March 17, 2017 – Lyon, France

It might be hard to have a better, or more “French” day than I’m having. I slept in (good start). Had a leisurely coffee and a pain au chocolate at a cafe a few blocks from our lovely hotel. Then it was off for a morning of exploring the Croix-Rousse neighbourhood including the almost 100 vendor daily market of fruits, vegetables, meats and cheeses. I turned some market purchases and a baguette into a perfectly acceptable picnic on a bench overlooking the neighbourhood square all the while sipping on a just before noon Kronenbourg beer. And of course, the meal ending strawberries from Provence were divine. A short break later, I had an un-St. Patrick’s Day afternoon by enjoying a Hoegaarden on a patio of a cafe that had no traces of leprechauns or green beer. And tonight, another picnic, this one in Place des Célestins with a bottle of pinot noir we brought back from our day trip to Burgundy.

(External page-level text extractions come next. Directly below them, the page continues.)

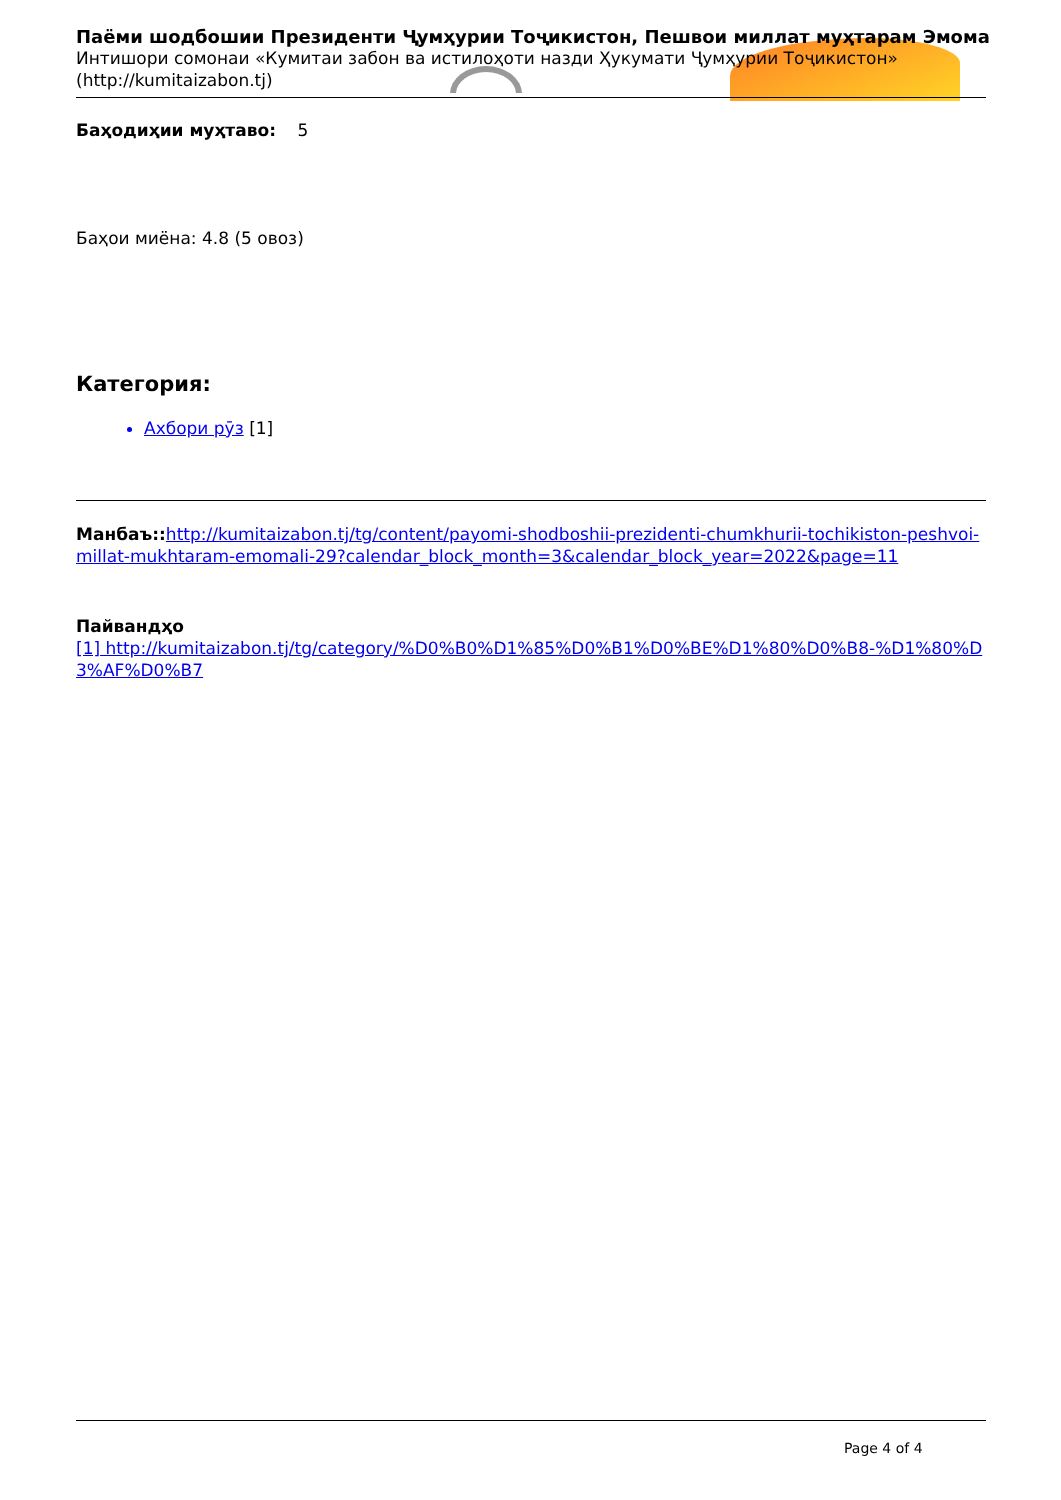Паёми шодбошии Президенти Ҷумҳурии Тоҷикистон, Пешвои миллат муҳтарам Эмома
Интишори сомонаи «Кумитаи забон ва истилоҳоти назди Ҳукумати Ҷумҳурии Тоҷикистон»
(http://kumitaizabon.tj)
Баҳодиҳии муҳтаво: 5
Баҳои миёна: 4.8 (5 овоз)
Категория:
Ахбори рӯз [1]
Манбаъ:: http://kumitaizabon.tj/tg/content/payomi-shodboshii-prezidenti-chumkhurii-tochikiston-peshvoi-millat-mukhtaram-emomali-29?calendar_block_month=3&calendar_block_year=2022&page=11
Пайвандҳо
[1] http://kumitaizabon.tj/tg/category/%D0%B0%D1%85%D0%B1%D0%BE%D1%80%D0%B8-%D1%80%D3%AF%D0%B7
Page 4 of 4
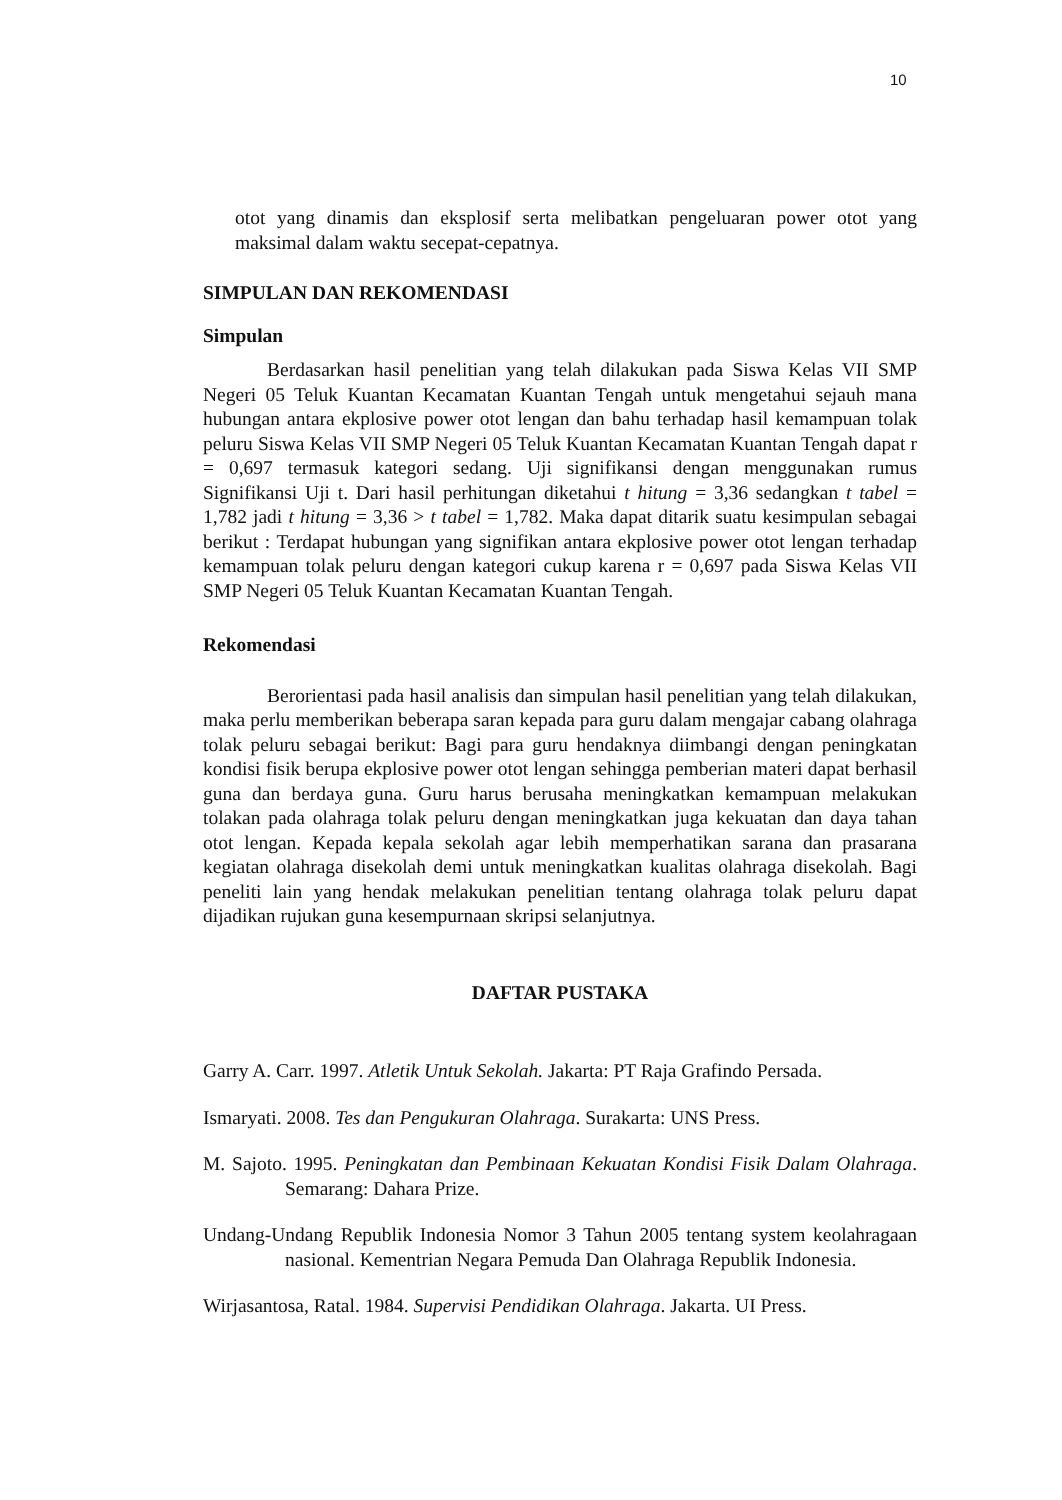10
otot yang dinamis dan eksplosif serta melibatkan pengeluaran power otot yang maksimal dalam waktu secepat-cepatnya.
SIMPULAN DAN REKOMENDASI
Simpulan
Berdasarkan hasil penelitian yang telah dilakukan pada Siswa Kelas VII SMP Negeri 05 Teluk Kuantan Kecamatan Kuantan Tengah untuk mengetahui sejauh mana hubungan antara ekplosive power otot lengan dan bahu terhadap hasil kemampuan tolak peluru Siswa Kelas VII SMP Negeri 05 Teluk Kuantan Kecamatan Kuantan Tengah dapat r = 0,697 termasuk kategori sedang. Uji signifikansi dengan menggunakan rumus Signifikansi Uji t. Dari hasil perhitungan diketahui t hitung = 3,36 sedangkan t tabel = 1,782 jadi t hitung = 3,36 > t tabel = 1,782. Maka dapat ditarik suatu kesimpulan sebagai berikut : Terdapat hubungan yang signifikan antara ekplosive power otot lengan terhadap kemampuan tolak peluru dengan kategori cukup karena r = 0,697 pada Siswa Kelas VII SMP Negeri 05 Teluk Kuantan Kecamatan Kuantan Tengah.
Rekomendasi
Berorientasi pada hasil analisis dan simpulan hasil penelitian yang telah dilakukan, maka perlu memberikan beberapa saran kepada para guru dalam mengajar cabang olahraga tolak peluru sebagai berikut: Bagi para guru hendaknya diimbangi dengan peningkatan kondisi fisik berupa ekplosive power otot lengan sehingga pemberian materi dapat berhasil guna dan berdaya guna. Guru harus berusaha meningkatkan kemampuan melakukan tolakan pada olahraga tolak peluru dengan meningkatkan juga kekuatan dan daya tahan otot lengan. Kepada kepala sekolah agar lebih memperhatikan sarana dan prasarana kegiatan olahraga disekolah demi untuk meningkatkan kualitas olahraga disekolah. Bagi peneliti lain yang hendak melakukan penelitian tentang olahraga tolak peluru dapat dijadikan rujukan guna kesempurnaan skripsi selanjutnya.
DAFTAR PUSTAKA
Garry A. Carr. 1997. Atletik Untuk Sekolah. Jakarta: PT Raja Grafindo Persada.
Ismaryati. 2008. Tes dan Pengukuran Olahraga. Surakarta: UNS Press.
M. Sajoto. 1995. Peningkatan dan Pembinaan Kekuatan Kondisi Fisik Dalam Olahraga. Semarang: Dahara Prize.
Undang-Undang Republik Indonesia Nomor 3 Tahun 2005 tentang system keolahragaan nasional. Kementrian Negara Pemuda Dan Olahraga Republik Indonesia.
Wirjasantosa, Ratal. 1984. Supervisi Pendidikan Olahraga. Jakarta. UI Press.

France, I like what you do to me while I’m on vacation.

Oregon pinots before France

I made a very difficult decision while visiting Portland in February. On a rainy afternoon, I gave up a precious afternoon beer tasting opportunity to visit Oregon Wines on Broadway to sample three higher end pinot noirs. Rough life eh?

If I could only drink one red wine the rest of my life, it would be pinot noir. At its best, its delicacy, earthiness and balance appeals to my senses. I’ve always thought of pinot noir as one of the truest expressions of wine and the expert craftsmanship that goes into it. Settling into an empty wine bar on a weekday around lunch, I was ready to sample the best of Oregon with a tasting consisting of three outstanding examples of the state’s signature grape.

Pinot noir tasting in Portland

I started with the J. Christopher Dundee Hills (2013). It was very cherry forward and I immediately noticed a bit of bottle age on this one and a touch more heat from the alcohol than a prototypical pinot. It may have been due to the rain pelting the window as I sampled it, but I quite enjoyed the extra bit of burn of this one going down. It was very pleasant and an easy sipper. My unrefined palate would say this is a great pinot for a fall day.